TRECHO
^^^^^^^^

FFM #33: A epidemia nacional de apostas
+ Dados do tamanho do problema das bets + treta de torcidas ideologicamente opostas em Israel + o ex-ídolo da Inter de Milão que se tornou militante da luta zapatista
Vamos mais uma vez falar de apostas. O assunto já rendeu as edições 4 e 29 da FFM. Algo que tangenciou essas duas newsletters foi o buraco negro onde os sites de aposta estavam enfiados no Brasil do ponto de vista de informações sobre quem, quando, porquê e onde estava acontecendo a atuação das bets, que cada vez mais se proliferavam no país.
Uma parte importante do que precisávamos saber começou a vir à luz nas últimas semanas. Tanto o Brasil quanto os EUA foram objetos de estudos divulgados recentemente mostrando o tamanho do estrago que está sendo feito pelas bets na saúde mental e no equilíbrio financeiro de suas populações.
Comecemos pelos Estados Unidos. Por lá, a coisa é mais regulamentada e funciona por estado. A legislação pode ser mais frouxa na Flórida e mais restritiva na Califórnia, por exemplo, bem como a autorização obtida para cada site de apostas funcionar. Porém, de forma geral, tem crescido a quantidade de estados que legalizaram as apostas esportivas num histórico recente. Aí as toneladas de ações de marketing fizeram sua parte e hoje já se aposta nos EUA num nível bem mais próximo da Europa do que antes.

^^^^^^^^

TAREFAS
• A. Diga se cada afirmação concorda com o trecho: (i) O tema das apostas já foi tratado nas edições 4 e 29 da FFM. (ii) Nos Estados Unidos, a legislação sobre apostas é igual em todos os estados. (iii) Os estudos divulgados recentemente trataram só do Brasil. Responda sim ou não a cada uma, citando as palavras do trecho que decidem.
• B. Por favor, extraia do trecho, sem mudar nada, a parte que começa em "Uma parte importante" e segue até "do que antes.".
Estes dados não têm relação com o trecho.

INFORMAÇÕES EXTRAÍDAS
^^^^^^^^

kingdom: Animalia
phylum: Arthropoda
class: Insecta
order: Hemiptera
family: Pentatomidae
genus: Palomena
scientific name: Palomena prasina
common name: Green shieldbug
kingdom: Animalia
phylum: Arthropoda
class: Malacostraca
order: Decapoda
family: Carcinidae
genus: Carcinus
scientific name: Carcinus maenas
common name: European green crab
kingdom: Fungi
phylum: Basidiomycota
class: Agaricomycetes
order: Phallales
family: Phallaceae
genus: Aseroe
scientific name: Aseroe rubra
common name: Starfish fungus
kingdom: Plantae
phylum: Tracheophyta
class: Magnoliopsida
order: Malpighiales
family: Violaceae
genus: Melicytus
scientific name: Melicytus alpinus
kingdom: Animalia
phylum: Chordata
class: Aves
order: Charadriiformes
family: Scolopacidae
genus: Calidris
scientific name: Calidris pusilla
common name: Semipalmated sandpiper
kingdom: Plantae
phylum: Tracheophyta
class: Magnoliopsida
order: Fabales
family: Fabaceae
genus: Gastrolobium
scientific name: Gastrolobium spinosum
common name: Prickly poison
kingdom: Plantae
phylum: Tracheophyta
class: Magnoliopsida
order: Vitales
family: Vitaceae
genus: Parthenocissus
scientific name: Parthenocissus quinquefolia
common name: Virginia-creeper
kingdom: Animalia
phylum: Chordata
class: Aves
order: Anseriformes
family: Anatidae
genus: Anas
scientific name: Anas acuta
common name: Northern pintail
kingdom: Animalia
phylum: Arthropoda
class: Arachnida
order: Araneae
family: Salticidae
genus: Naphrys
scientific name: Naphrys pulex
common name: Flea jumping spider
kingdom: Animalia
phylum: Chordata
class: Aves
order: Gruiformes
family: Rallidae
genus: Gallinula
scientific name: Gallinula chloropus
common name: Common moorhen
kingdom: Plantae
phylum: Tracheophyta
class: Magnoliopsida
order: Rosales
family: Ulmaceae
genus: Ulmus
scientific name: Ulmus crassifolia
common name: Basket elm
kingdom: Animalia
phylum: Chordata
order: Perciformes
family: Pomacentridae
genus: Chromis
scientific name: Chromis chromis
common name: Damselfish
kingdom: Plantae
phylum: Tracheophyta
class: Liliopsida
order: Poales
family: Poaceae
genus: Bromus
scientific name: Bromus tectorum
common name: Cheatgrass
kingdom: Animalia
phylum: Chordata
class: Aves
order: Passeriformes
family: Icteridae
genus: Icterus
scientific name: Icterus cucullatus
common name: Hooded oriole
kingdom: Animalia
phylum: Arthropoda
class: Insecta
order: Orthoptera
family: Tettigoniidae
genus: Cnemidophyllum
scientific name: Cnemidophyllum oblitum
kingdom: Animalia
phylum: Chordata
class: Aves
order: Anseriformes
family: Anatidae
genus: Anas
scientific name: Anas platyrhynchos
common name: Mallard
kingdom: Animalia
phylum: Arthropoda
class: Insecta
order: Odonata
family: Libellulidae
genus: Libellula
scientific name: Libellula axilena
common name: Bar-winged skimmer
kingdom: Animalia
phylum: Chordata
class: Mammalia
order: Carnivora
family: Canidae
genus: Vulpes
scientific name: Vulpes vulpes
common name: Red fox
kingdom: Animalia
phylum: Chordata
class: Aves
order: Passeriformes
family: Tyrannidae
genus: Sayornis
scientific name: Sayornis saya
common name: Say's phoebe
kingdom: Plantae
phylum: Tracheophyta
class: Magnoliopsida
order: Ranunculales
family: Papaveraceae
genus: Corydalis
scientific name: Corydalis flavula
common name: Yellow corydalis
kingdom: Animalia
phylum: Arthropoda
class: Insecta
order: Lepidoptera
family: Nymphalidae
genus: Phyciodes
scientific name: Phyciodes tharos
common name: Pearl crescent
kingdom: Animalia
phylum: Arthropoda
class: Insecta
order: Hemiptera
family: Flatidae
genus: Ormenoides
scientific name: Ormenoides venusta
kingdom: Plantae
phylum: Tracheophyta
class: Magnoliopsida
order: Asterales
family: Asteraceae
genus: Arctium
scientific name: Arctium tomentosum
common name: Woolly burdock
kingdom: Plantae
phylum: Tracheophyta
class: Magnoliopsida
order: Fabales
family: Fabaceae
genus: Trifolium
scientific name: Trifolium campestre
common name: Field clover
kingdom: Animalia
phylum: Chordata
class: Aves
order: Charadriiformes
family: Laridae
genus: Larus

^^^^^^^^

RESULTADOS DAS TAREFAS
• A.
(i) Sim: "O assunto já rendeu as edições 4 e 29 da FFM."
(ii) Não: "A legislação pode ser mais frouxa na Flórida e mais restritiva na Califórnia"
(iii) Não: "Tanto o Brasil quanto os EUA foram objetos de estudos divulgados recentemente"

• B.
Uma parte importante do que precisávamos saber começou a vir à luz nas últimas semanas. Tanto o Brasil quanto os EUA foram objetos de estudos divulgados recentemente mostrando o tamanho do estrago que está sendo feito pelas bets na saúde mental e no equilíbrio financeiro de suas populações.
Comecemos pelos Estados Unidos. Por lá, a coisa é mais regulamentada e funciona por estado. A legislação pode ser mais frouxa na Flórida e mais restritiva na Califórnia, por exemplo, bem como a autorização obtida para cada site de apostas funcionar. Porém, de forma geral, tem crescido a quantidade de estados que legalizaram as apostas esportivas num histórico recente. Aí as toneladas de ações de marketing fizeram sua parte e hoje já se aposta nos EUA num nível bem mais próximo da Europa do que antes.